The girl on the phone for scheduling, of course, can do nothing for me to help nail down the cost of this thing. So I contact my insurance company. After 15 minutes waiting on the phone I find out that my insurance company contracts out radiology type stuff to a 3rd party precertification company. I’m told I need to call back if I want to find out more about costs because their department also doesn’t handle that.

So I call the insurance company back. We’ll leave the sorry-ass IVR system out of this conversation suffice it to say that it aided me not at all in getting to a customer service rep. All the rep is able to tell me is that I’ll have a $500 deductible and then I’m responsible for 20% of the cost beyond that. OK, that’s in my benefits plan.

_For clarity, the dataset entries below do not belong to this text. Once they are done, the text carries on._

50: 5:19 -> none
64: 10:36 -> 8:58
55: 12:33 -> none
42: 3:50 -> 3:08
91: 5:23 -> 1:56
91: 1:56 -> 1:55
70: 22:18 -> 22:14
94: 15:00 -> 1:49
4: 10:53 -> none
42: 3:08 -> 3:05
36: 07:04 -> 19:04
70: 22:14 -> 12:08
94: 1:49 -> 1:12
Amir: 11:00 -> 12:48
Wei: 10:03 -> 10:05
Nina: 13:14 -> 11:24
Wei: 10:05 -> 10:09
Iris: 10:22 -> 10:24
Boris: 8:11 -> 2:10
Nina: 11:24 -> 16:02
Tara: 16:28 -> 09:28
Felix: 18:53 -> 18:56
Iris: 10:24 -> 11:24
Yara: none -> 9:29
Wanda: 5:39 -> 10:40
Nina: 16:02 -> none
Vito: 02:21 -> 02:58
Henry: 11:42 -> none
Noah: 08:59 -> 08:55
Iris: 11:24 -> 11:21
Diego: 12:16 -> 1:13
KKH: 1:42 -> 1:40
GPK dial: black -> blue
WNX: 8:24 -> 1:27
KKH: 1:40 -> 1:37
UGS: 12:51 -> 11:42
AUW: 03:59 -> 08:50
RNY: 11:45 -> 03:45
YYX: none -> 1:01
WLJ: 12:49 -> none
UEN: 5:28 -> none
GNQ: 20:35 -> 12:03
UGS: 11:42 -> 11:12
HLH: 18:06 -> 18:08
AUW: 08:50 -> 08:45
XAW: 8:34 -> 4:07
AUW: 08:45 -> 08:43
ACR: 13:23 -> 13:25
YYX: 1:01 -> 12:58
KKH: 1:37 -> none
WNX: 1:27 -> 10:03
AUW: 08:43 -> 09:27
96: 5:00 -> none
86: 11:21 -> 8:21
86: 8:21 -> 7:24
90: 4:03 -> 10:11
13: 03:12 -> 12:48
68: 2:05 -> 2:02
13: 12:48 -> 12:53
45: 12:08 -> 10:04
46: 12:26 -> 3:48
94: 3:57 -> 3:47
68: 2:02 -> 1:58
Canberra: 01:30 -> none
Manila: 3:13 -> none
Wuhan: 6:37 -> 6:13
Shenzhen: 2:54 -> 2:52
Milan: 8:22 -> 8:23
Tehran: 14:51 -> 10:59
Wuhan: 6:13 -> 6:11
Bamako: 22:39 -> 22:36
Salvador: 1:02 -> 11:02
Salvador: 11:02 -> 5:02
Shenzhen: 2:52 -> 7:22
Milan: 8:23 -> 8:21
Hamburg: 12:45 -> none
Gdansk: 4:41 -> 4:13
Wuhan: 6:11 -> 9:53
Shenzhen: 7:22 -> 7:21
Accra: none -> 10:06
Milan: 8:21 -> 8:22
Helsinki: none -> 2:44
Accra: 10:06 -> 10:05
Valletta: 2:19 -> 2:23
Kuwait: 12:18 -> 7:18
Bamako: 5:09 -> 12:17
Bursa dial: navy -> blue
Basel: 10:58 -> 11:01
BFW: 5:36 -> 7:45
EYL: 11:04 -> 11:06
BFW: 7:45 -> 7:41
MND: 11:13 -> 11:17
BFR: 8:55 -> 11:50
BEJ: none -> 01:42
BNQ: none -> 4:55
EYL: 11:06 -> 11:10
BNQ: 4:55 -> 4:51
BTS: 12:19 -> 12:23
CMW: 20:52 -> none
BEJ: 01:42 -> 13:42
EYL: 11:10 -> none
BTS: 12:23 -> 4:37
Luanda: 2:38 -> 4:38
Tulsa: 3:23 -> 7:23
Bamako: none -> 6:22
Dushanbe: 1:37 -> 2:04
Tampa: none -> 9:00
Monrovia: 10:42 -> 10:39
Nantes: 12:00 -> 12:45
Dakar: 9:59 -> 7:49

How much does this kind of procedure cost?  All he is able to tell me is that it will be a negotiated amount and that my liability will be as he’s already said.

So I contact the third party pre-cert group and find that my doctor’s office hasn’t yet initiated the precertification process with them and that my plan is the kind where only a doctor or the MRI folks can initiate the process. But that this process typically takes one business day, so my appointment (scheduled for next week) is not yet in jeopardy.

So I contact my doctors office to see what needs to be done, they acknowledge that they need to initiate this and that they’ll call me back.They call back within the hour and it turns out that this is the normal way that things are done since the pre-cert company likes to know where and when the procedure will occur. So I’ve jumped the gun on this part but they tell me that everything is now in place.

Finally I call the billing department of the MRI folks. It took them 10 minutes to figure out how much this was going to cost me. When I asked if this was an all inclusive price, explicitly mentioning that there’ll be someone administering an IV they did agree that I can expect another, separate bill from them that should only be in the range of “a hundred or so dollars”.

So, an MRI of my head, both with contrast and without will cost me no less than $868. With a little math that puts the “negotiated cost” at $2,340. Then I can expect at least another $100 bill to come floating in sometime after that for the IV person and I have no idea how many other folks it is “usual and customary” to have wander into the room while the procedure is under way and then send me a bill.

The care we have available might be some of the best in the world, but the cost for that care is terrifying – for its magnitude certainly but more so for its quixotic cost. For all its pitfalls, under a socialized medical scheme for all but the most catastrophic of issues my liability is capped so I do not have to put my self or my family at financial risk – heck it’s not even a risk because you cannot even begin to forecast the costs before you begin it’s really more of a game of chance than anything that can be calculated.

So color me leaning back in favor of the socialized medicine side of the debate.  If we can get to a system where I can get off the phone with an appointment and a guaranteed estimate (representing the cost both with and without insurance) and none of those “gotchas” that make this such a risk I will rethink this. Hell I can do it for my car, my cat and my washing machine. Surely we’ve got enough knowledge and experience to estimate simple procedures accurately by now.